INSTRUCTIONS TO FOLLOW:
Please give all of the data again, character for character, and drop the pictures.

————

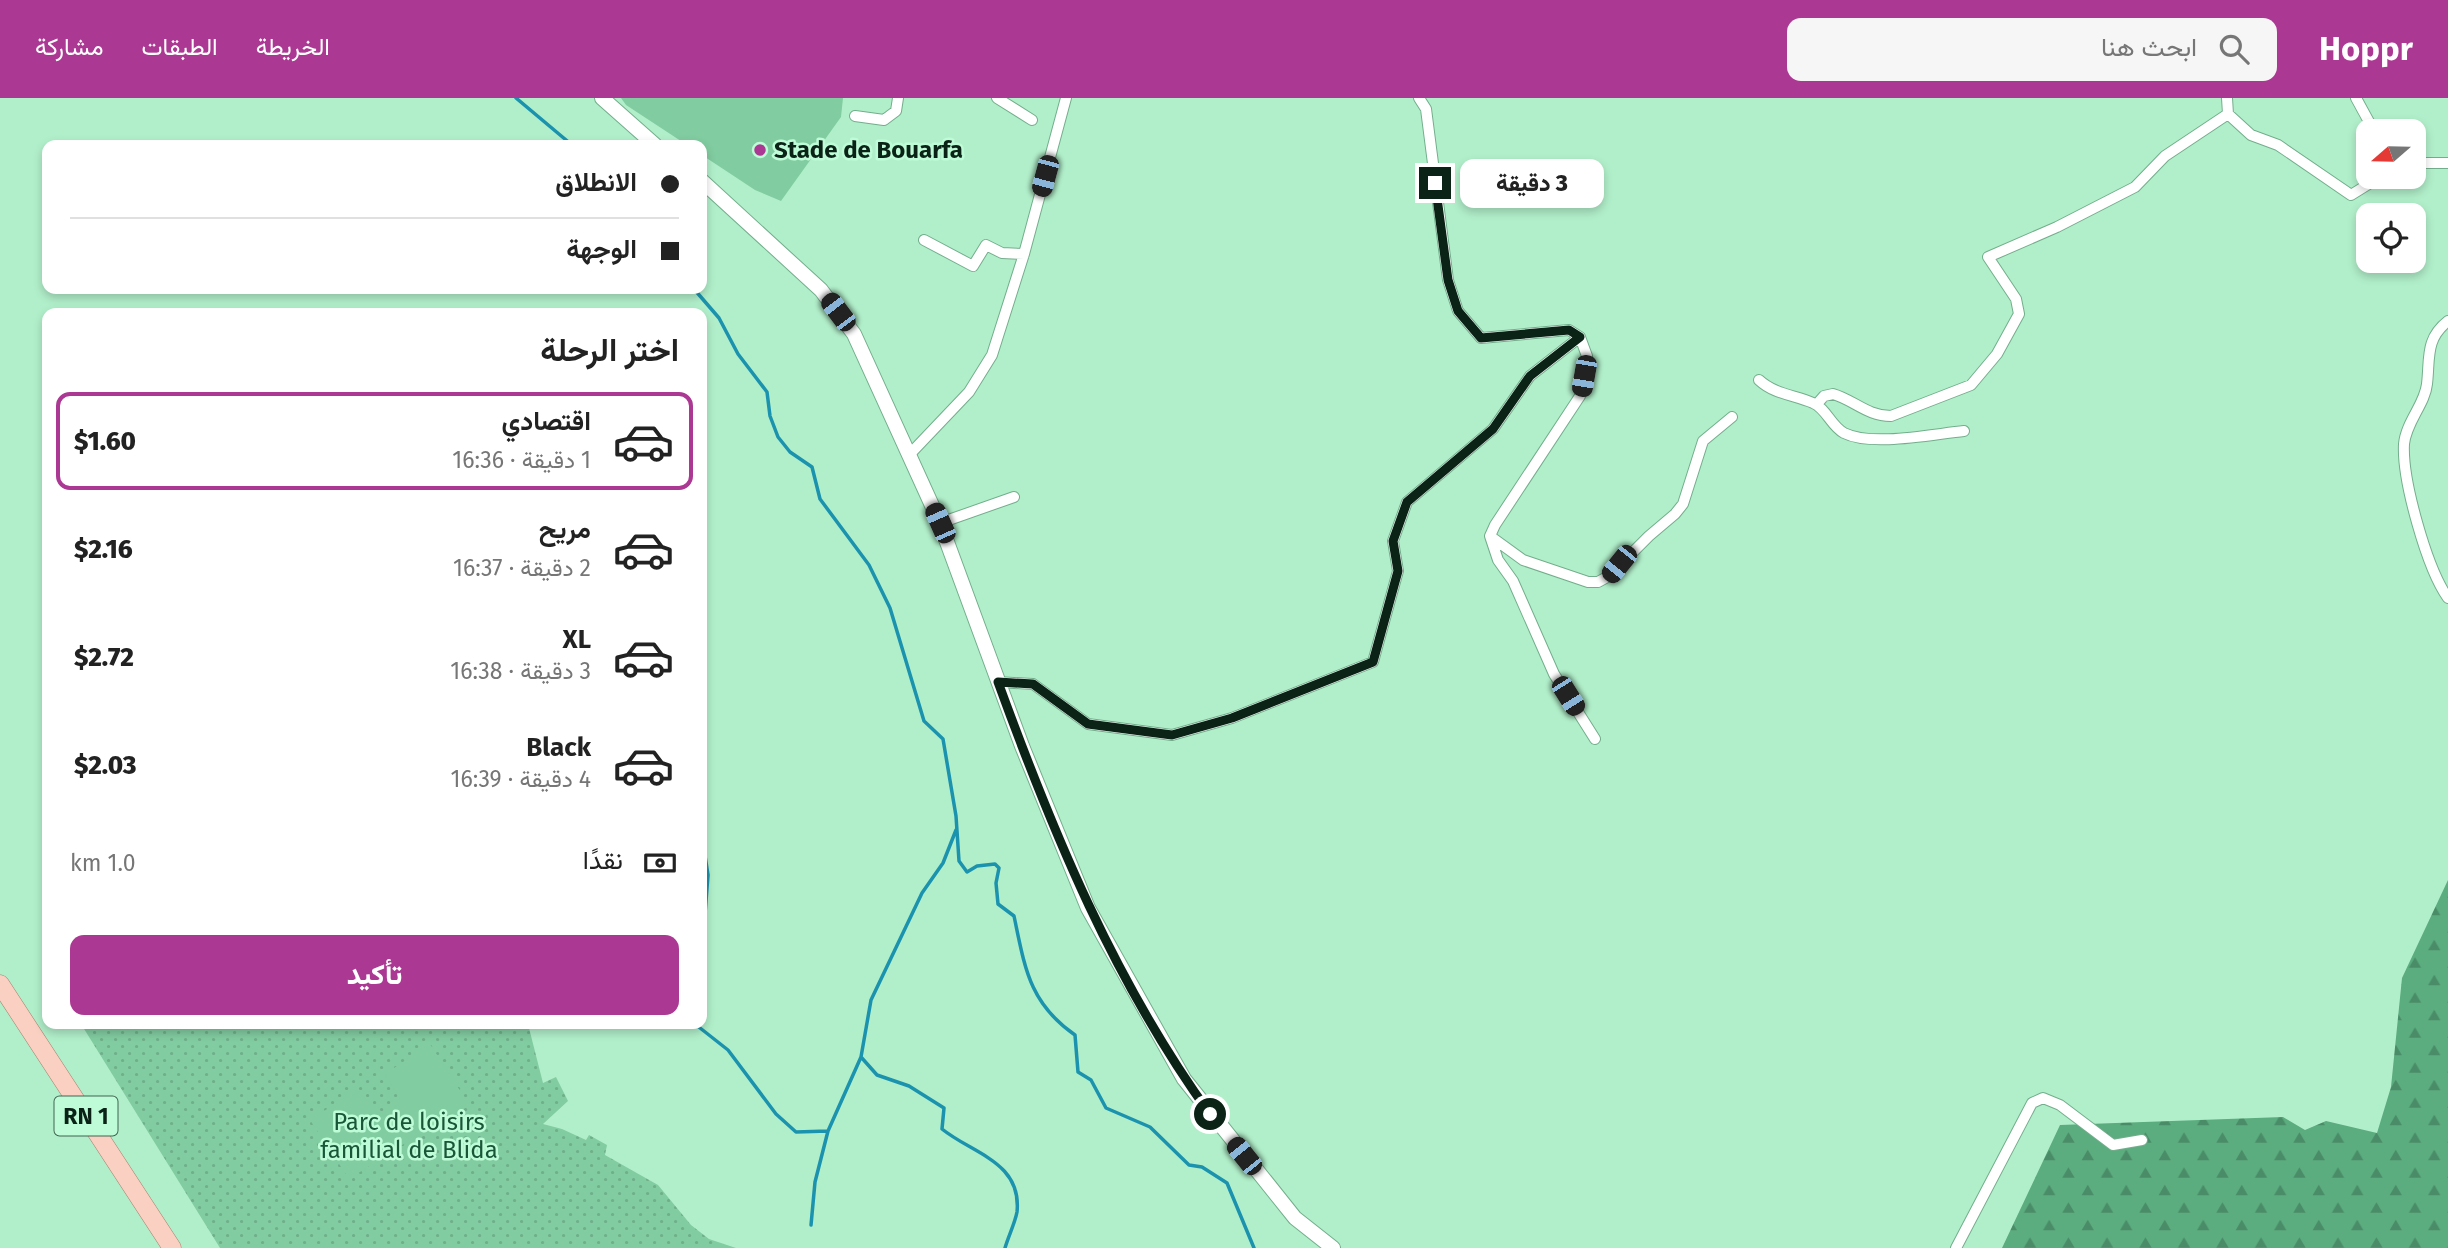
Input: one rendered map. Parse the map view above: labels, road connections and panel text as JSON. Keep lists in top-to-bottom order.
{
  "streets": {
    "main road": ["RN 1"]
  },
  "parks": ["Parc de loisirs familial de Blida"],
  "places": ["Stade de Bouarfa"],
  "north": "left",
  "page": {
    "header": "Hoppr",
    "search": "ابحث هنا",
    "nav": ["الخريطة", "الطبقات", "مشاركة"],
    "banner": ["الانطلاق", "الوجهة"],
    "bubble": "3 دقيقة",
    "heading": "اختر الرحلة",
    "list": [
      {
        "name": "اقتصادي",
        "note": "1 دقيقة · 16:36",
        "value": "$1.60"
      },
      {
        "name": "مريح",
        "note": "2 دقيقة · 16:37",
        "value": "$2.16"
      },
      {
        "name": "XL",
        "note": "3 دقيقة · 16:38",
        "value": "$2.72"
      },
      {
        "name": "Black",
        "note": "4 دقيقة · 16:39",
        "value": "$2.03"
      }
    ],
    "pay": ["نقدًا", "1.0 km"],
    "buttons": "تأكيد"
  }
}
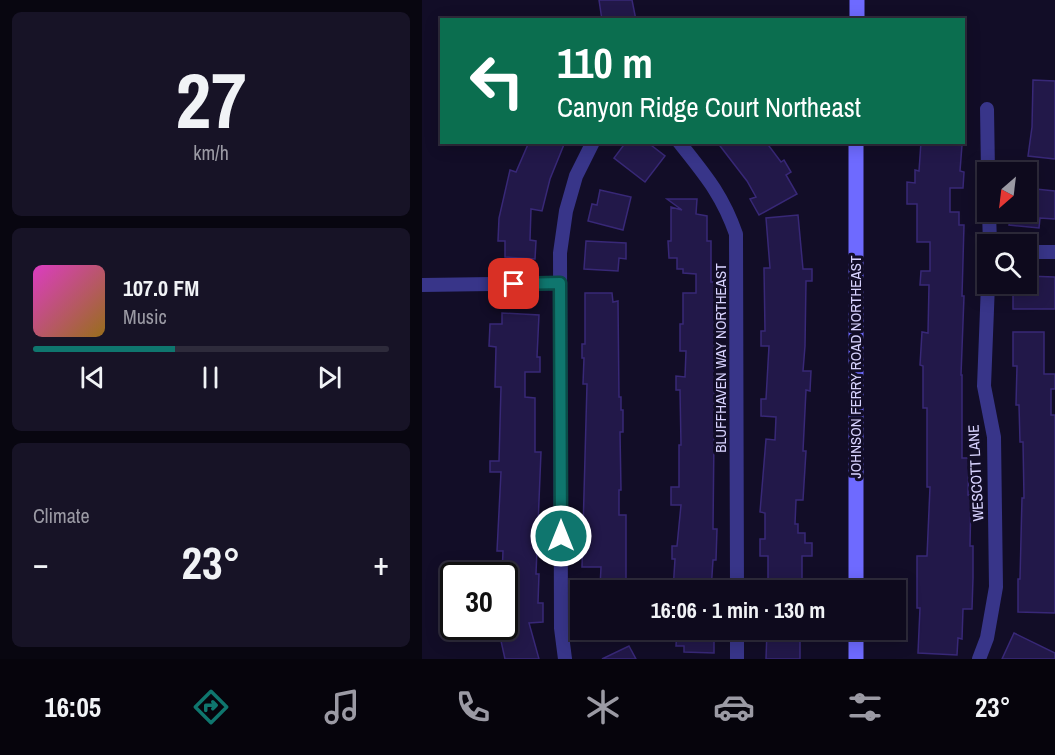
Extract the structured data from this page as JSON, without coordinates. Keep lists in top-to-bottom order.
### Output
{
  "streets": {
    "main road": ["JOHNSON FERRY ROAD NORTHEAST"],
    "street": ["BLUFFHAVEN WAY NORTHEAST", "WESCOTT LANE"]
  },
  "north": "bottom left",
  "page": {
    "tile": [
      ["27", "km/h"],
      "Climate"
    ],
    "turn": ["110 m", "Canyon Ridge Court Northeast"],
    "song": ["107.0 FM", "Music"],
    "heat": ["−", "23°", "+"],
    "limit": "30",
    "trip": "16:06 · 1 min · 130 m",
    "tabs": ["16:05", "23°"]
  }
}
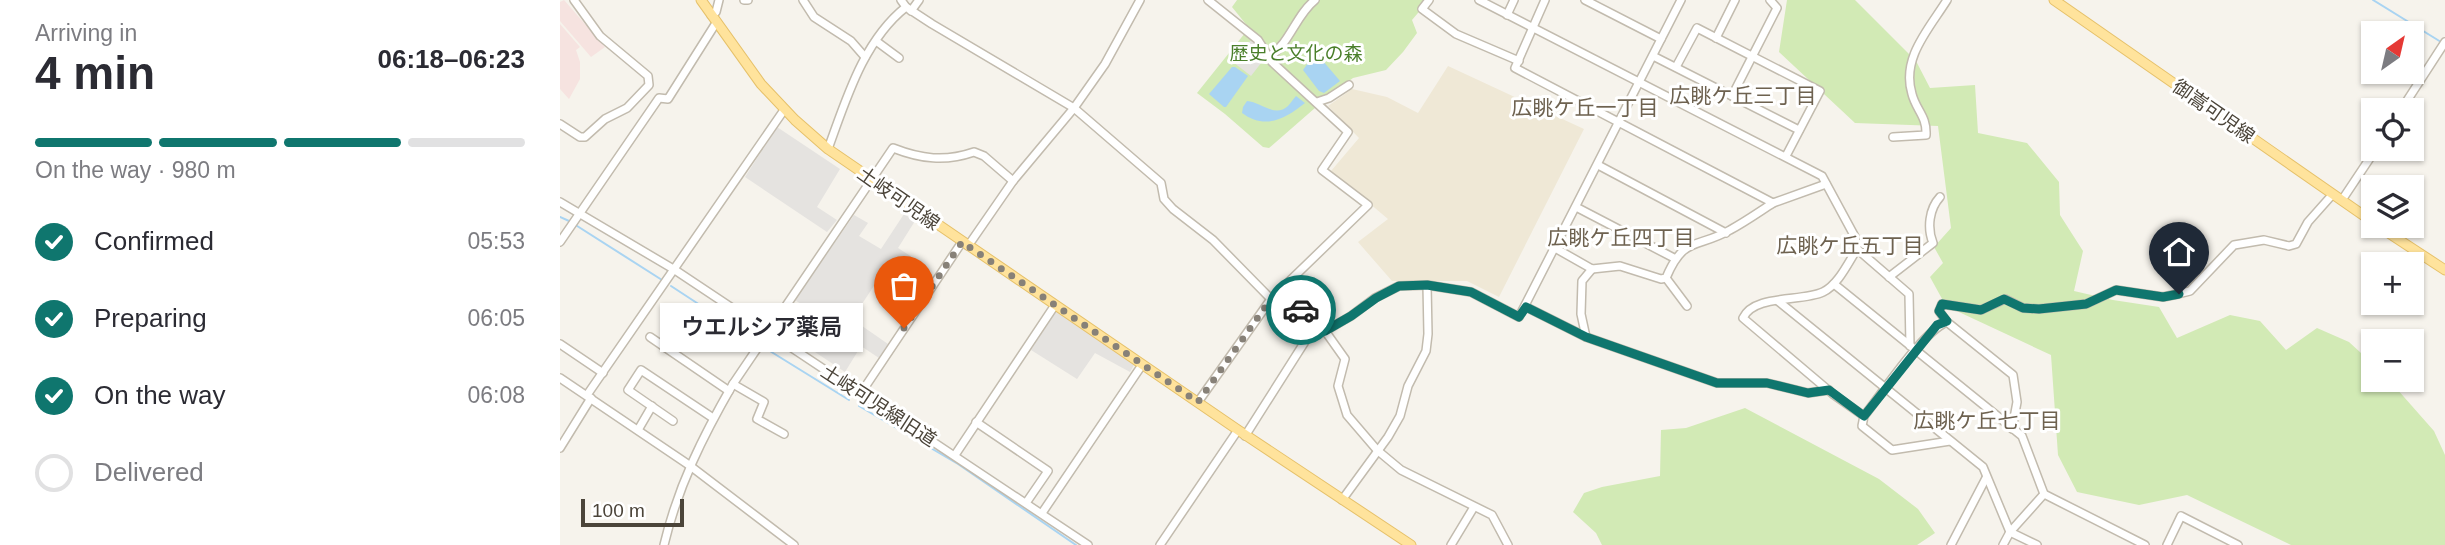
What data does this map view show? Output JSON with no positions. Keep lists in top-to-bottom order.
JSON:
{
  "streets": {
    "main road": ["御嵩可児線", "土岐可児線"],
    "street": ["土岐可児線旧道"]
  },
  "districts": [
    "広眺ケ丘三丁目",
    "広眺ケ丘一丁目",
    "広眺ケ丘四丁目",
    "広眺ケ丘五丁目",
    "広眺ケ丘七丁目"
  ],
  "parks": ["歴史と文化の森"],
  "places": ["ウエルシア薬局"],
  "scale_bar": "100 m",
  "north": "top right",
  "page": {
    "heading": ["4 min", "Arriving in", "06:18–06:23"],
    "map_buttons": ["+", "−"],
    "bar": "On the way · 980 m",
    "list": [
      ["Confirmed", "05:53"],
      ["Preparing", "06:05"],
      ["On the way", "06:08"],
      "Delivered"
    ],
    "bubble": "ウエルシア薬局",
    "scale": "100 m"
  }
}
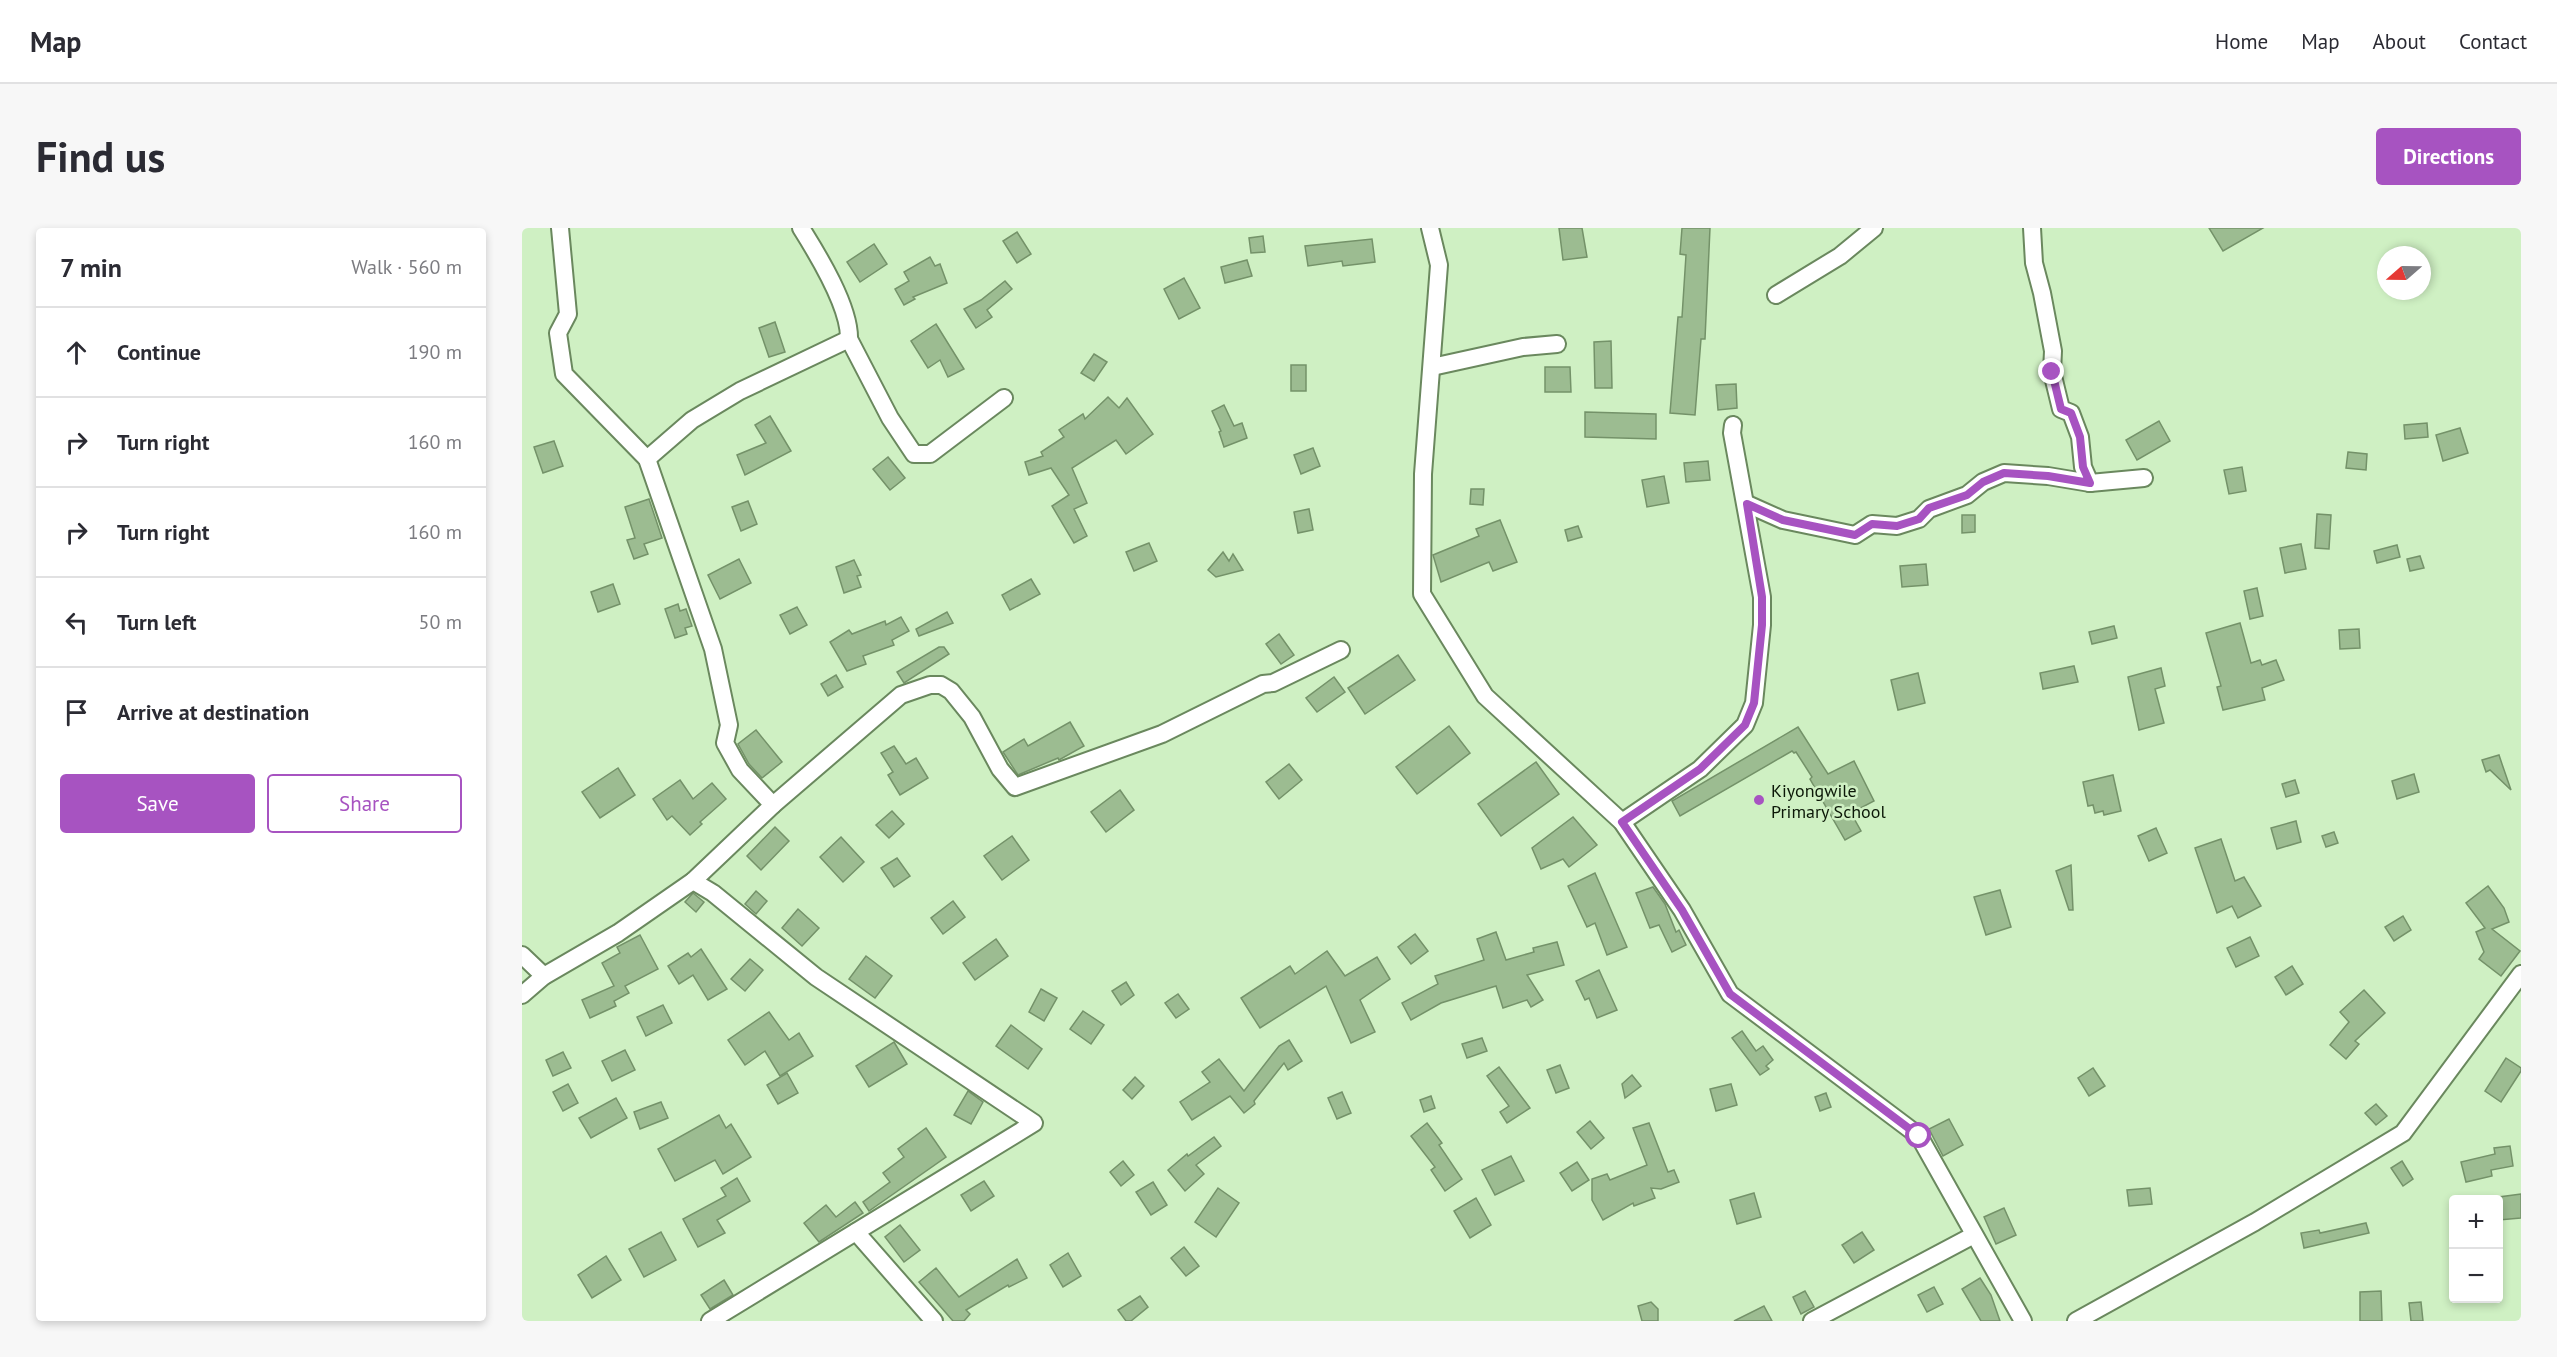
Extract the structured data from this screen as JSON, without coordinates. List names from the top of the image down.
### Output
{
  "places": ["Kiyongwile Primary School"],
  "north": "left",
  "page": {
    "header": "Map",
    "nav": [
      "Home",
      "Map",
      "About",
      "Contact"
    ],
    "buttons": [
      "Directions",
      ["Save", "Share"]
    ],
    "title": "Find us",
    "heading": ["7 min", "Walk · 560 m"],
    "list": [
      ["Continue", "190 m"],
      ["Turn right", "160 m"],
      ["Turn right", "160 m"],
      ["Turn left", "50 m"],
      "Arrive at destination"
    ],
    "map_buttons": ["+", "−"]
  }
}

————

TASK RESPONSE:
Input: one rendered map. Parse the map view above: labels, road connections and panel text as JSON. Keep lists in top-to-bottom order.
{
  "streets": {
    "main road": ["RN 1"]
  },
  "parks": ["Parc de loisirs familial de Blida"],
  "places": ["Stade de Bouarfa"],
  "north": "left",
  "page": {
    "header": "Hoppr",
    "search": "ابحث هنا",
    "nav": ["الخريطة", "الطبقات", "مشاركة"],
    "banner": ["الانطلاق", "الوجهة"],
    "bubble": "3 دقيقة",
    "heading": "اختر الرحلة",
    "list": [
      {
        "name": "اقتصادي",
        "note": "1 دقيقة · 16:36",
        "value": "$1.60"
      },
      {
        "name": "مريح",
        "note": "2 دقيقة · 16:37",
        "value": "$2.16"
      },
      {
        "name": "XL",
        "note": "3 دقيقة · 16:38",
        "value": "$2.72"
      },
      {
        "name": "Black",
        "note": "4 دقيقة · 16:39",
        "value": "$2.03"
      }
    ],
    "pay": ["نقدًا", "1.0 km"],
    "buttons": "تأكيد"
  }
}
Extract the structured data from this page as JSON, without coordinates. Keep lists in top-to-bottom order.
### Output
{
  "streets": {
    "main road": ["JOHNSON FERRY ROAD NORTHEAST"],
    "street": ["BLUFFHAVEN WAY NORTHEAST", "WESCOTT LANE"]
  },
  "north": "bottom left",
  "page": {
    "tile": [
      ["27", "km/h"],
      "Climate"
    ],
    "turn": ["110 m", "Canyon Ridge Court Northeast"],
    "song": ["107.0 FM", "Music"],
    "heat": ["−", "23°", "+"],
    "limit": "30",
    "trip": "16:06 · 1 min · 130 m",
    "tabs": ["16:05", "23°"]
  }
}
What data does this map view show? Output JSON with no positions. Keep lists in top-to-bottom order.
JSON:
{
  "streets": {
    "main road": ["御嵩可児線", "土岐可児線"],
    "street": ["土岐可児線旧道"]
  },
  "districts": [
    "広眺ケ丘三丁目",
    "広眺ケ丘一丁目",
    "広眺ケ丘四丁目",
    "広眺ケ丘五丁目",
    "広眺ケ丘七丁目"
  ],
  "parks": ["歴史と文化の森"],
  "places": ["ウエルシア薬局"],
  "scale_bar": "100 m",
  "north": "top right",
  "page": {
    "heading": ["4 min", "Arriving in", "06:18–06:23"],
    "map_buttons": ["+", "−"],
    "bar": "On the way · 980 m",
    "list": [
      ["Confirmed", "05:53"],
      ["Preparing", "06:05"],
      ["On the way", "06:08"],
      "Delivered"
    ],
    "bubble": "ウエルシア薬局",
    "scale": "100 m"
  }
}
Extract the structured data from this screen as JSON, without coordinates. List names from the top of the image down.
### Output
{
  "places": ["Kiyongwile Primary School"],
  "north": "left",
  "page": {
    "header": "Map",
    "nav": [
      "Home",
      "Map",
      "About",
      "Contact"
    ],
    "buttons": [
      "Directions",
      ["Save", "Share"]
    ],
    "title": "Find us",
    "heading": ["7 min", "Walk · 560 m"],
    "list": [
      ["Continue", "190 m"],
      ["Turn right", "160 m"],
      ["Turn right", "160 m"],
      ["Turn left", "50 m"],
      "Arrive at destination"
    ],
    "map_buttons": ["+", "−"]
  }
}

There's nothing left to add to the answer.